2. Although the flux is not really needed, the result will be better, if it is used.
You need to find a soldering paste, matching temperature range, for example that one. It is soldering paste flux, that works in the range of 620-850 degrees, and can effectively dissolve the various metal oxides. Before welding, workpiece must be preheated to about 500 degrees and electrode coated with an appropriate amount of brazing flux.
If you don’t use flux (it’s OK), make sure you removed all aluminium oxide and meticulously cleaned the rods and the surfaces with acetone – just as for a high quality TIG weld.
3. Heat the area to be welded. Never apply heat directly to the rod, or the welded connection will be easily breakable. You have to practice and get the hand of when the aluminum is hot enough because aluminum does not change color when its heated like steel does.
4. Tin the surface. Rub the rod vigorously against the heated piece until the rod starts flowing. You have to scratch the tip of the aluminum brazing rod on the surface to break thru oxides. It won’t flow just by sticking the rod on the metal. Once more, you never want to heat the rod, just the metal. Heat the aluminium parts hot enough for the rod to flow without the aid of the flame, thoroughly tinning the surface.
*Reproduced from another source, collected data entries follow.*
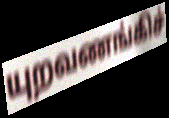
யுறவணங்கிச்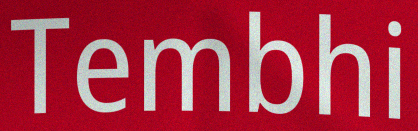
Tembhi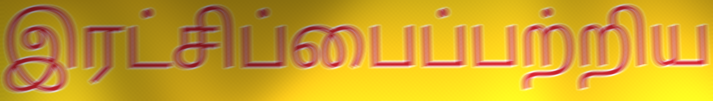
இரட்சிப்பைப்பற்றிய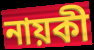
নায়কী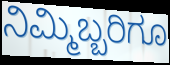
ನಿಮ್ಮಿಬ್ಬರಿಗೂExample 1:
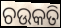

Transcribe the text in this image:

ଚଉକତି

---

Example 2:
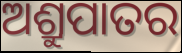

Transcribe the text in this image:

ଅଶ୍ରୁପାତର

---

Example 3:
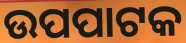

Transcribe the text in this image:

ଉପପାଟକ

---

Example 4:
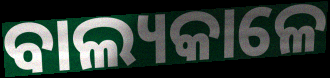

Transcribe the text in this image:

ବାଲ୍ୟକାଳେ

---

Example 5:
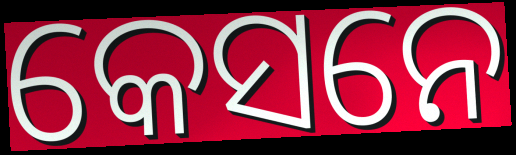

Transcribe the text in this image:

କେସନେ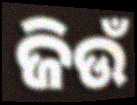
ଜିଉଁ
5. Brush tinned surface under heat, thoroughly filling the open pores. This creates a film of rod over the weld or repair area, which aids bonding and strength to the weld.
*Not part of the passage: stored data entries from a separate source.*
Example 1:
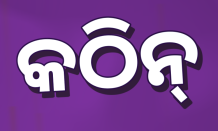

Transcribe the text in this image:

କଠିନ୍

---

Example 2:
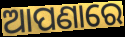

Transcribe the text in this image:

ଆପଣାରେ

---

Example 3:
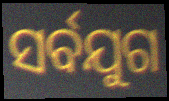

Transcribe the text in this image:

ସର୍ବଯୁଗ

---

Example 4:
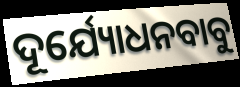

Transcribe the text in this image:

ଦୂର୍ଯ୍ୟୋଧନବାବୁ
6. With sides thoroughly tinned, flow in enough rod to fill the vee.
The most important aspects when using welding rods is to remember that you need to clean weld area from oxide film and contaminants, and use the heat from the parent material to melt the rod, NOT the torch flame!
Once more, with these rods you make rather soldering, than welding. But why not? Soldering gives excellent results over the centuries! It has been around forever. You just need to understand its limitations and make it right way.
I would not recommend it for things where structural integrity is important. Nothing that could take a sharp impact and I wouldn’t trust my life to them.
But you can produce joints strong enough for most of home purposes like furniture build and repair, aluminum windows, doors, gutters and siding. The joints do look nicer than welds, it is all about practice. If It’s not a critical repair, the stuff is cheap enough to try.